The Ensco Rig 56 has been drilling the six offshore development wells for the $NZ1 billion ($A845 million) Pohokura project for about a year.
Origin Energy Kupe project director Peter Ashford told the 2007 New Zealand Oil and Gas Conference in New Plymouth yesterday that the near-new Rig 107, which had been working off Vietnam, was being loaded on to the heavy lift vessel Falcon in Singapore and due to start its three-week journey to New Zealand at the weekend.
Ashford also announced that Origin, which operates the Kupe project, had started a worldwide recruitment campaign, aimed at attracting over 40 permanent personnel for the company’s New Zealand operations.
Advertised positions include a commercial and finance manager, procurement and logistics manager, engineering manager, process and contracts engineers, production team leaders, and a training and development advisor.
“The oil and gas industry in New Zealand is thriving and it’s exciting to be part of it,” Ashford said.
He also updated conference delegates on progress with the $NZ1080 million ($A914 million) Kupe project.
Operator Origin’s relationship with alliance partner Technip was proving “extremely successful” and the Kupe project was still scheduled to deliver first gas in mid-2009, according to Ashford.
He said the fabrication of the Kupe topsides module, by Thai Nippon Steel in Thailand, was due to be completed next month, when it would be transported to New Zealand by heavy lift vessel to join the 550-tonne jacket, also built by Thai Nippon, which had been sitting in Port Taranaki since early August.
January would see another first for New Zealand, the arrival of the reel barge Apache that would be based at Picton near the top of the South Island, where it would load the Kupe gas pipeline and umbilical, said Ashford.
It would be able to load welded sections of pipe, up to 10km of total length, before laying them from the site of the offshore production facilities about 30km offshore to near the south Taranaki coast.
In good weather, the Apache could lay up to 1km of pipe per hour, much faster than an ordinary lay barge, according to Ashford.
He said construction of the onshore production station near Hawera was also progressing well, with site works underway and tenders out for the main pipe erection work.
About 100 people were working at the production station site.
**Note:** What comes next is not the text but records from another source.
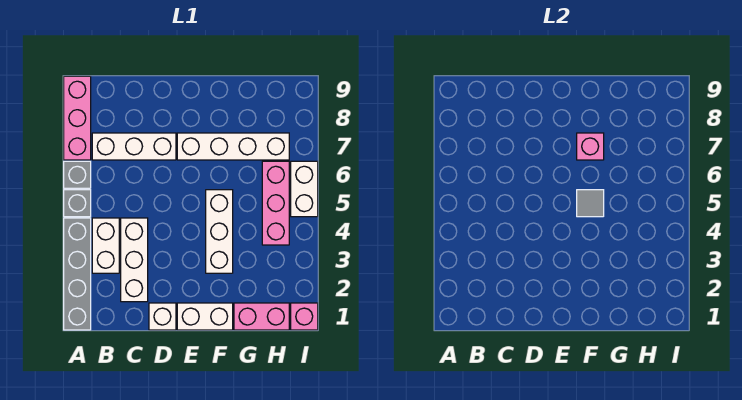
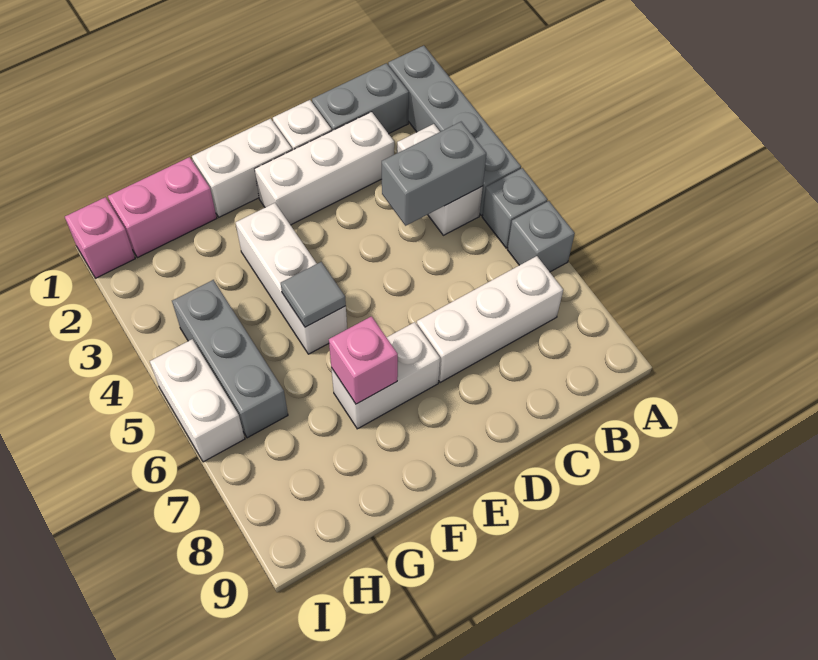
pink 1x3 brick [64,76,91,160] -> none
none -> grey 1x2 brick [312,63,409,134]
none -> grey 1x2 brick [382,122,486,226]
white 1x3 brick [121,218,148,302] -> white 1x3 brick turned to [255,112,394,225]
white 1x4 brick [177,133,289,160] -> white 1x2 brick [331,322,440,429]
pink 1x3 brick [262,161,289,245] -> grey 1x3 brick [172,280,288,438]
But this was still well short of the 350-400 peak that was expected next year – “which will stretch Taranaki and New Zealand resources to the limit”, Ashford said.
Production station contracts let so far totalled about $NZ125 million, with New Zealand companies winning 71% of the work by value.
Commissioning of the production station is scheduled to start in early 2009.
Kupe will supply about 254 petajoules of natural gas, 1.1 million tonnes of LPG and 14.7 million barrels of condensate over the expected 15-year-plus life of the field, according to Origin.
The Ensco 107 is to drill three development wells in the central field area (CFA) of the Kupe licence, plus at least the Momoho-1 exploration well, before moving further south to drill the scheduled five oil development wells, plus three water injection wells, for the Maari partners headed by operator Austrian firm OMV.
The Kupe partners are operator Origin (50%), Genesis Energy (31%), New Zealand Oil & Gas (15%), and Mitsui E&P NZ (4%).
The Maari partners are operator OMV NZ (69%), Horizon Oil (10%), Todd Energy (16%) and Cue Energy Resources (5%).